You can tell by its stance how alive it is. It's as expressive as
calligraphy. An odd
thing about photography--if you tried to draw that dog that way, it
would be
difficult to invest it with the sense that it is animated. I can't see
the dog's face at
all, but, remarkably, I get a sense of what its expression is!

I digress again.

Now look at the picture formally. Despite its highly offhand, grabshot
quality--lookit, <*click*>--it's actually very sophisticated in the way
it's
organized. Those strong verticals compartmentalizing the space (even
echoed in
the tiles to the right!), the layers from front to back (if it were
"pan-sharp," or
sharp from front to back, this layered sense--and the picture--would
have been
ruined). And all those wonderful half-circles impinging from the
edges--the
top-of-the-head (if that's what it is), the chair back, the bicycle tire
with the
half-round reflection of the crouching person superimposed over it, the
car
tires--all these circles looping in from the edges, echoing each other.

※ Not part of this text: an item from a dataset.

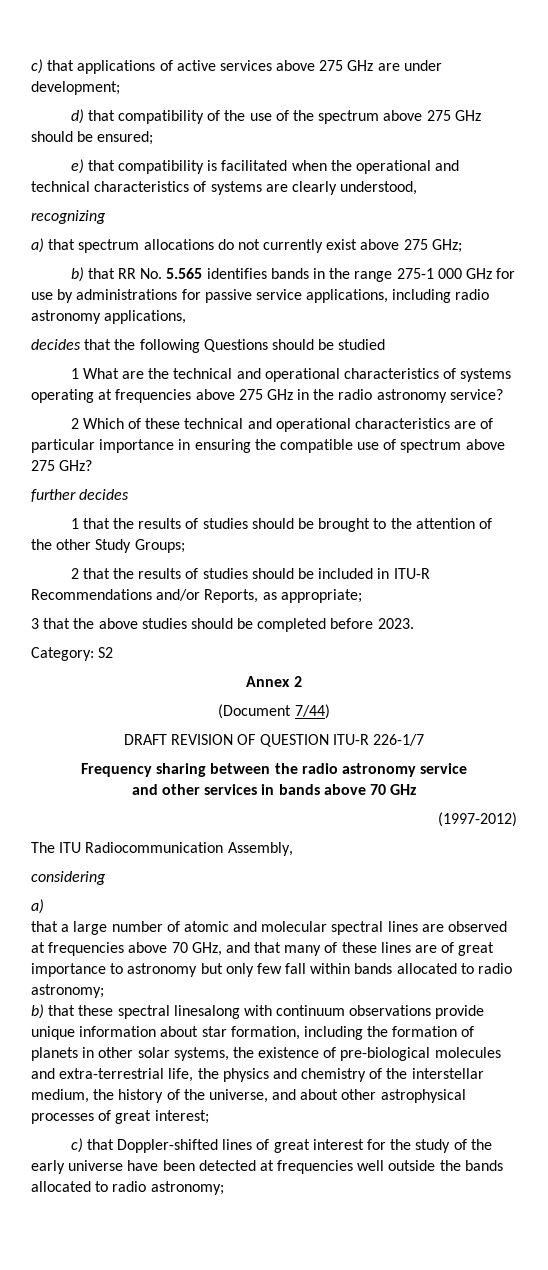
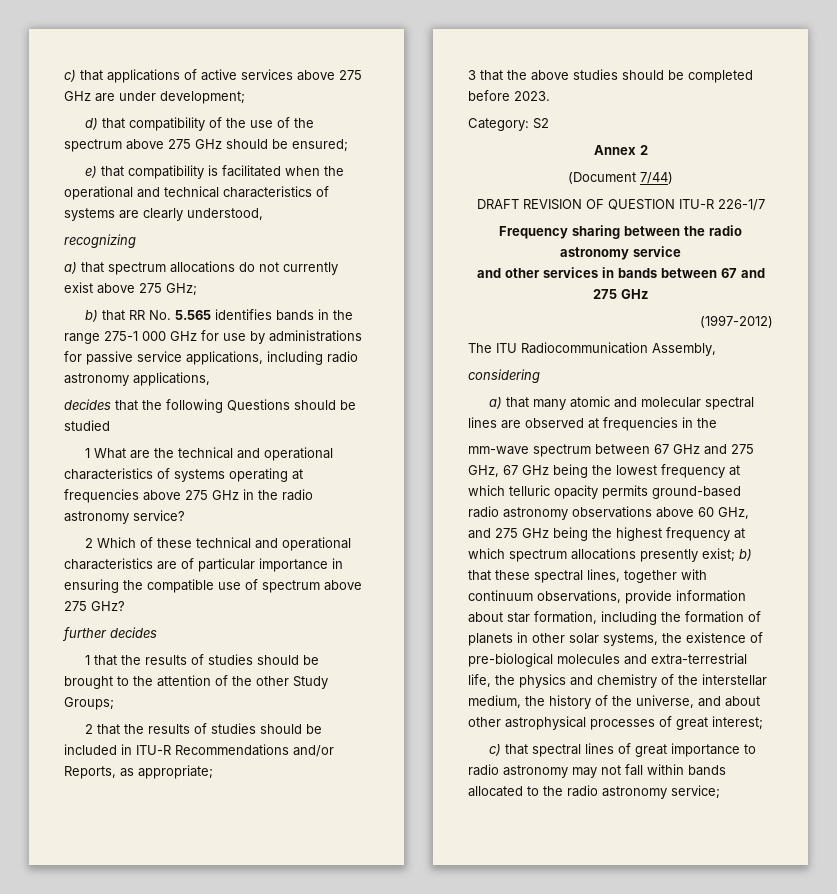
[323,784,386,795] above 70 -> [660,268,765,278] [593,289,617,299] between 67 and 275
[31,921,180,935] // that a large number of -> [505,397,566,410] that many
[128,942,495,956] [31,963,513,977] [31,984,104,998] [31,1004,485,1019] [31,1026,75,1040] above 70 GHz, and that many of these lines are of great importance to astronomy but only few fall within bands allocated to radio astronomy; // b) that these spectral linesalong with continuum observations provide unique -> [682,417,717,428] [468,444,754,457] [468,464,740,478] [468,485,741,499] [468,506,749,520] [468,527,745,541] [468,548,752,562] [468,569,707,583] [468,590,672,604] in the // mm-wave spectrum between 67 GHz and 275 GHz, 67 GHz being the lowest frequency at which telluric opacity permits ground-based radio astronomy observations above 60 GHz, and 275 GHz being the highest frequency at which spectrum allocations presently exist; b) that these spectral lines, together with continuum observations, provide
[117,1139,219,1153] Doppler-shifted -> [531,744,581,757] spectral
[312,1139,492,1153] [31,1160,503,1174] [31,1181,224,1195] interest for the study of the early universe have been detected at frequencies well outside the bands allocated to radio astronomy; -> [670,743,756,757] [468,764,726,778] [468,785,720,799] importance to radio astronomy may not fall within bands allocated to the radio astronomy service;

Finally, the gesture of the feeding hand--this little, trapped dog,
isolated
amidst these rushing, anonymous strangers, those crowding circles, in
the midst
of those layers--and a hand--its owner's identity still anonymous,
hidden from our
view at least--reaching out with an offer of solace, a bit of food. A
connection being made. Someone who's stopped rushing for a moment to
notice.

And of course a photographer noticing, too.

Articulating all this probably sounds a bit forced, because of course
analysis IS
artificial--it's not done that way. You look, you see, you recognize,
you respond;
naturally the photographer didn't have time to puzzle all this out
before taking the
shot.  But that doesn't mean he didn't "mean" it, either. He recognized
it. --When
he took the shot, and again afterwards, editing.

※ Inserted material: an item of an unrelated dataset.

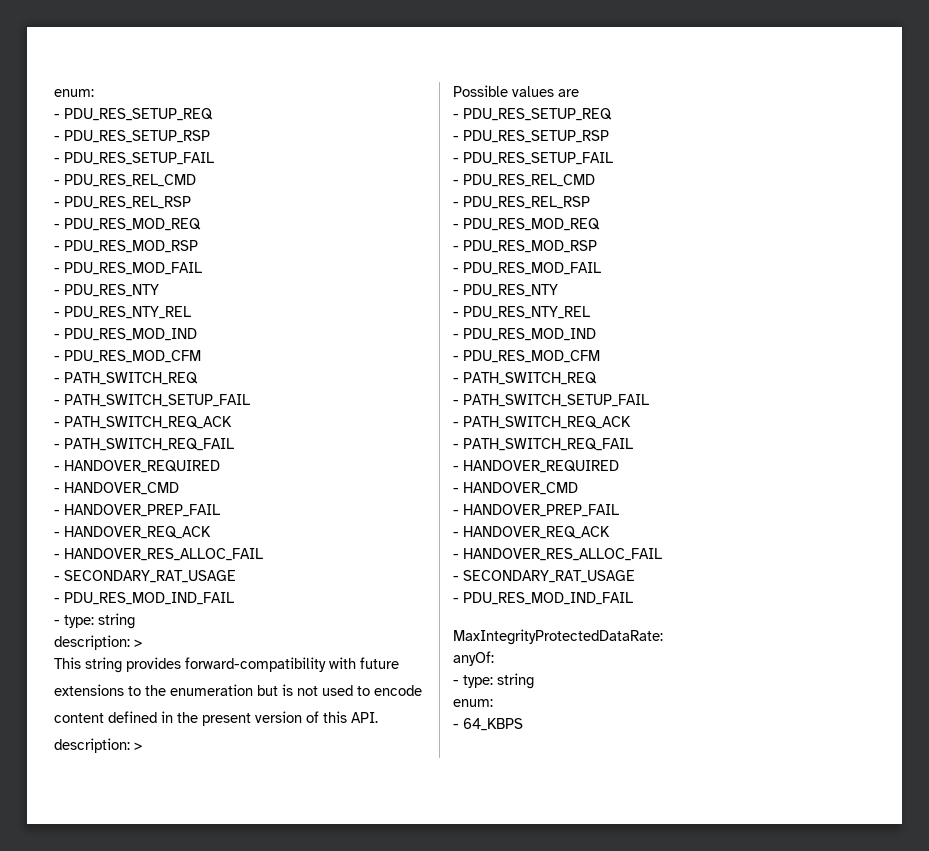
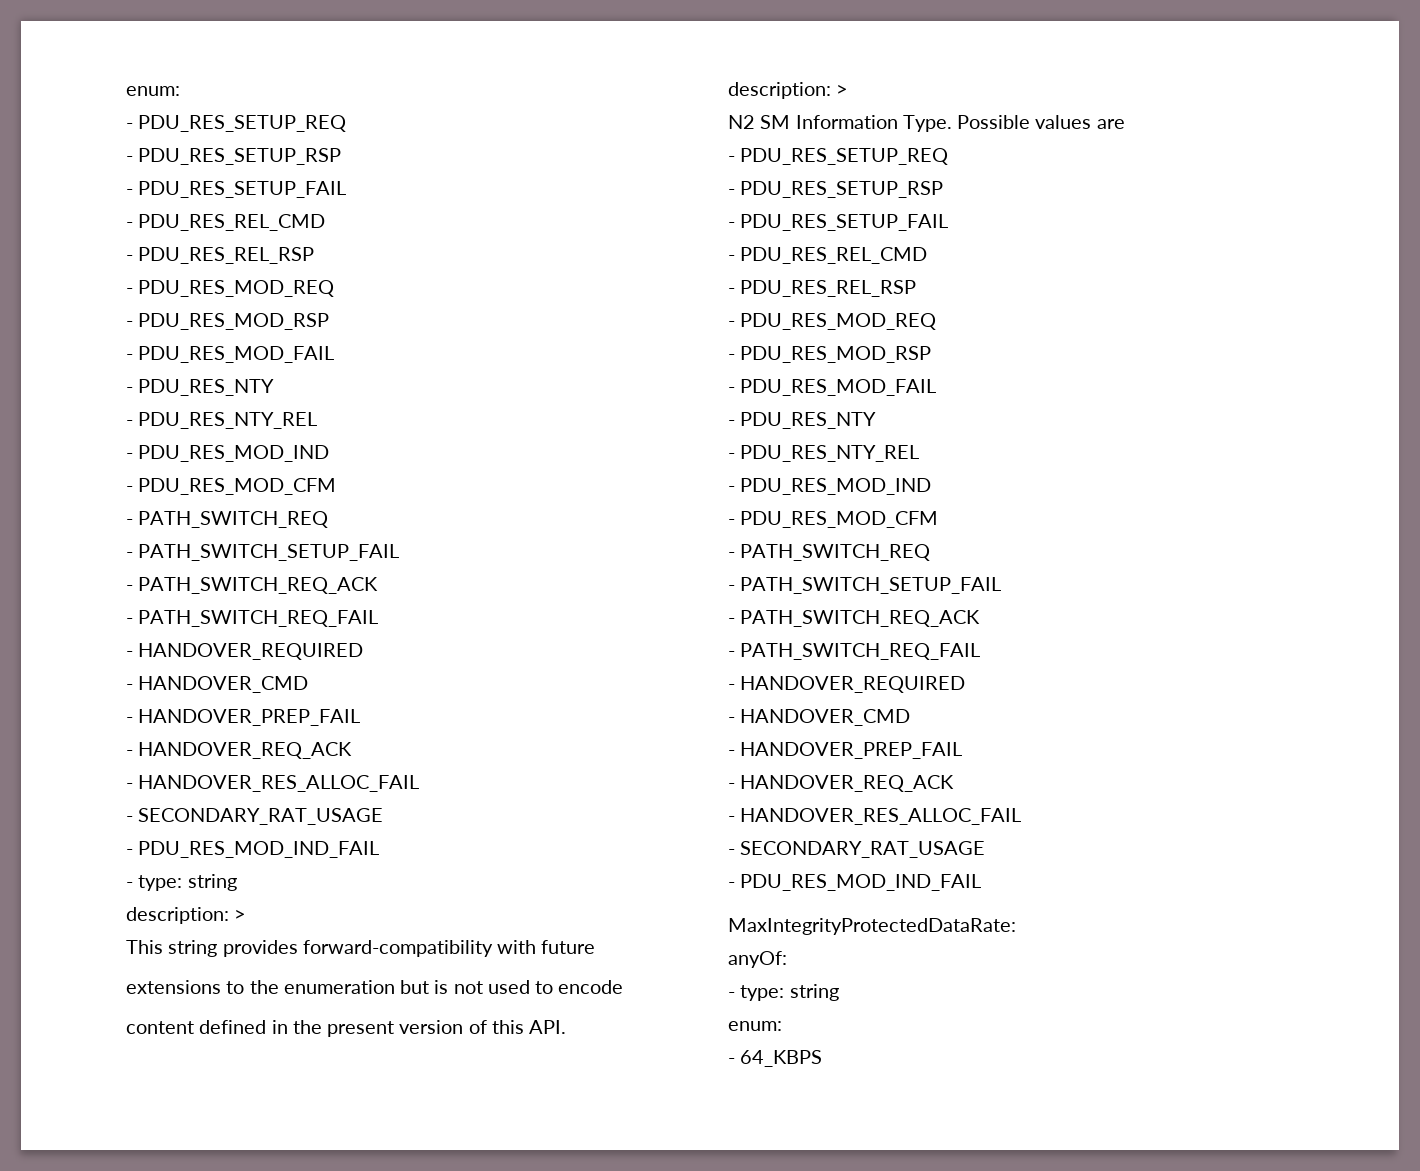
(142, 746) none -> [728,115,952,132] N2 SM Information Type.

It's obviously not significant subject matter. But a good photographer
might find
good photographs anywhere.

There are other photographs by other photographers on the Leica-Users
page I'd like to comment about, but later. Suffice to say that this is
one photograph, at least, that offers me some of what I look for in
photographs. Naturally I don't have to analyze it to enjoy it. I find it
a pleasing, thoughtful, unpretentious, meaningful photograph.